Из каждой истории можно сделать выводы и чему–то научиться, если опираться только на правду. Для того в этой книге пишу только о боевых действиях, в которых принимал непосредственное участие. Не пишу о вещах, о которых мне рассказывали и каких свидетелем не был. Подаю здесь факты из жизни простого солдата Армии Крайовой.
Из каждой истории можно сделать выводы и чему–то научиться, если опираться только на правду. Для того в этой книге пишу только о боевых действиях, в которых принимал непосредственное участие. Не пишу о вещах, о которых мне рассказывали, и свидетелем которых не был. Подаю здесь факты из жизни простого солдата Армии Крайовой.
Спустя годы после окончания войны я пробовал анализировать самого себя и в конце–концов решил, что дошел до зверской стадии прежде всего через свое воспитание молодости — в атмосфере излишнего патриотизма.

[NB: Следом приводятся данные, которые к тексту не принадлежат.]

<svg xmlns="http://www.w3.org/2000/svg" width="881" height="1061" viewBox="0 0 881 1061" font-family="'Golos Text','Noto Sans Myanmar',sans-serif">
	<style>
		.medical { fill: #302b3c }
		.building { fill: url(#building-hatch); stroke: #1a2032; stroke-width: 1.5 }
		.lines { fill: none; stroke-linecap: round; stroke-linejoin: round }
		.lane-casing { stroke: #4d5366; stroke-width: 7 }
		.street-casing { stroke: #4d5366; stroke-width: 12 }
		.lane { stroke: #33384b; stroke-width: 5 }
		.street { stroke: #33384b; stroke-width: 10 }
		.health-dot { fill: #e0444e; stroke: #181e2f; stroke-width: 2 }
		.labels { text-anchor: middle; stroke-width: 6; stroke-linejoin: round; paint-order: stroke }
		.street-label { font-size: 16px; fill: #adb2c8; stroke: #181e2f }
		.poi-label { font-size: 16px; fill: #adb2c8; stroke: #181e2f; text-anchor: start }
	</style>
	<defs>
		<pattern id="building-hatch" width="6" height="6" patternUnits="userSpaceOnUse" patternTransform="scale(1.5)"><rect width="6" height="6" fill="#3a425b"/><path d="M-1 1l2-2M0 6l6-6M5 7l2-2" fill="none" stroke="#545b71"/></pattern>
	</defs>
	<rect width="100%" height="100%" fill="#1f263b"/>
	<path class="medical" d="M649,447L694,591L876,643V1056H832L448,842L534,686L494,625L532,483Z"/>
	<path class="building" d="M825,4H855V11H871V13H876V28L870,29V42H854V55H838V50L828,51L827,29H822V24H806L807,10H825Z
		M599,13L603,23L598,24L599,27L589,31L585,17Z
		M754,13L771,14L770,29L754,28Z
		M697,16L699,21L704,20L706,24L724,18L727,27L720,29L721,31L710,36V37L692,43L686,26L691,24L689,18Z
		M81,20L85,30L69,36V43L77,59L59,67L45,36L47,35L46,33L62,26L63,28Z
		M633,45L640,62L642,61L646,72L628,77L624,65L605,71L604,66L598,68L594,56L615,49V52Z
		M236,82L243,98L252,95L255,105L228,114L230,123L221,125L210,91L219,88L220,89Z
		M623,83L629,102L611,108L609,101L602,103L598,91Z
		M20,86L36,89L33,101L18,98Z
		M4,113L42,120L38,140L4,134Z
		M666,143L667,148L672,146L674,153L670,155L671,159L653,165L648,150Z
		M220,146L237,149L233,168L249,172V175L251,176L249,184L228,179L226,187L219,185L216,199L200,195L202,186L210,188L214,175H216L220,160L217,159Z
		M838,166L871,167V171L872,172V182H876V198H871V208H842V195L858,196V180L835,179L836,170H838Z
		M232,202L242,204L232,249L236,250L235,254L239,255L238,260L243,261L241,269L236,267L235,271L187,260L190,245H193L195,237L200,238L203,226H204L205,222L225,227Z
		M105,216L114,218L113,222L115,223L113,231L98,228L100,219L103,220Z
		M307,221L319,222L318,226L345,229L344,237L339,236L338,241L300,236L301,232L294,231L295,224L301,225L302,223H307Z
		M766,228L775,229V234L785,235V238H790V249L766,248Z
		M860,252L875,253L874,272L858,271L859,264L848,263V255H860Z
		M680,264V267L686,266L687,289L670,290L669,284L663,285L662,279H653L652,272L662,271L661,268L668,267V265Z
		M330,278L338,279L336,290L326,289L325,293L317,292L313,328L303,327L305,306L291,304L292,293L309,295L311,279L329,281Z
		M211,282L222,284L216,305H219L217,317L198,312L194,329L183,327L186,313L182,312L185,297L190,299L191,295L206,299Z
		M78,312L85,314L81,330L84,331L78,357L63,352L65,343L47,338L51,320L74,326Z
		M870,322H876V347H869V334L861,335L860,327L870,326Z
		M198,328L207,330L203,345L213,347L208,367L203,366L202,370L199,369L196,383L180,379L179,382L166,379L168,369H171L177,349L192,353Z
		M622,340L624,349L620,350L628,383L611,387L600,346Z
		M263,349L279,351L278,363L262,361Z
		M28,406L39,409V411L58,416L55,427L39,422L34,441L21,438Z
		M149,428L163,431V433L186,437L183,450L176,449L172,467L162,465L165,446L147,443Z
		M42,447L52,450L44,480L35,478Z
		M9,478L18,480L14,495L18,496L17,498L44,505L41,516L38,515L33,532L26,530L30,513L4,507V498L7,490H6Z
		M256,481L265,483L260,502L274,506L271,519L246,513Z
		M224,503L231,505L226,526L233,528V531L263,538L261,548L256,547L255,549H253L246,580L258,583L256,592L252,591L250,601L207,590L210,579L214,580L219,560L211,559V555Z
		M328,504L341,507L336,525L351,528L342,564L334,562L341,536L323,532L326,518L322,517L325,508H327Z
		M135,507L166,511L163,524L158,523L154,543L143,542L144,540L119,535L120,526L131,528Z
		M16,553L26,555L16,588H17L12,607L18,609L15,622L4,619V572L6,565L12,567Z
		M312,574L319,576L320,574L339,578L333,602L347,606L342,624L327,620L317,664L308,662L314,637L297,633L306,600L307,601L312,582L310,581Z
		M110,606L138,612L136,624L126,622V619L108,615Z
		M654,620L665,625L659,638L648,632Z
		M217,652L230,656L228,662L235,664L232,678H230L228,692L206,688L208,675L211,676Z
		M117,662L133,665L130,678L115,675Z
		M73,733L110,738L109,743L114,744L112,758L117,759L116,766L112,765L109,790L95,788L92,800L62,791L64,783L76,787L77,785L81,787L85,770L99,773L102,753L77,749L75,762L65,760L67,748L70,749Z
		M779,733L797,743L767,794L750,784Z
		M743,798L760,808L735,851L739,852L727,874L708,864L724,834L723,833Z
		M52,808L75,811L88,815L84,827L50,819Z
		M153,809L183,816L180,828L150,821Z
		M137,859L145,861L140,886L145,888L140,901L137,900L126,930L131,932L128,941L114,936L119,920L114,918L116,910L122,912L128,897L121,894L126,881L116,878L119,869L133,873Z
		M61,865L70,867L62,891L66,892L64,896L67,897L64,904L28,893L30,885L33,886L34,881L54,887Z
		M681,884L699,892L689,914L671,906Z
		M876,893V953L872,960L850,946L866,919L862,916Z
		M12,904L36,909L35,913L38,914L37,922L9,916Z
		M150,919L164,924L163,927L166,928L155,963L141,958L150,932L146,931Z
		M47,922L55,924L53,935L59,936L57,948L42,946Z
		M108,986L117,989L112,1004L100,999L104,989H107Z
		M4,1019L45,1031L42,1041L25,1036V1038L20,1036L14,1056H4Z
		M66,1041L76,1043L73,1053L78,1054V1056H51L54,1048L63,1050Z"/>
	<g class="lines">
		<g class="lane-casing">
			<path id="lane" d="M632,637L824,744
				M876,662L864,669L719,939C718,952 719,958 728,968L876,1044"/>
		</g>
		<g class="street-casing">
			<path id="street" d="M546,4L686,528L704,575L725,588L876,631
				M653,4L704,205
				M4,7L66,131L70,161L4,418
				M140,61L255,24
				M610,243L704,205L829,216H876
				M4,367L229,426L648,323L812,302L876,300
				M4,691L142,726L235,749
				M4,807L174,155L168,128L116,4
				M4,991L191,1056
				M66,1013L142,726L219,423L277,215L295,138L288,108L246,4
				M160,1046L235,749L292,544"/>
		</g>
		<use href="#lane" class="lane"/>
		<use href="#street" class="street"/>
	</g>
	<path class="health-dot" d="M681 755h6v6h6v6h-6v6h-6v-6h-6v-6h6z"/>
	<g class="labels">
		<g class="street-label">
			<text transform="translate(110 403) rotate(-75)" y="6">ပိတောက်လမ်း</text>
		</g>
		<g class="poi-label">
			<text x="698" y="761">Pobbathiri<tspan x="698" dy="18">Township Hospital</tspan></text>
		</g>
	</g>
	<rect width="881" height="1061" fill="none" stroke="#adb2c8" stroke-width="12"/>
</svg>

Каждый из нас рождается как простой камень, который можно обтесать по собственным предпочтениям. Каждый из нас, невзирая на национальность, есть такой же, как и все другие. Когда ребенку втемяшивается из колыбели, насколько важно Отечество и что надо за него воевать с противником до смерти или победы, то ребенок, когда вырастет, будет воевать согласно приказу и стрелять в каждого, кто имеет другие взгляды или иную национальность.
Вспоминая сегодня те события, пытаюсь — подавая разные примеры — оправдать себя и таких, как я, когда речь идет об огромных обидах, которые мы тогда причинили роду людскому. Слишком поздно сейчас просить у кого–то прощения, этим людям жизнь не вернуть.
Пусть это будет еще одним предостережением для будущих поколений и разных политических организаторов. Пусть помнят, что каждая война — это трагедия, что в ней всегда погибают молодые люди, у которых вся жизнь впереди, и гибнут напрасно.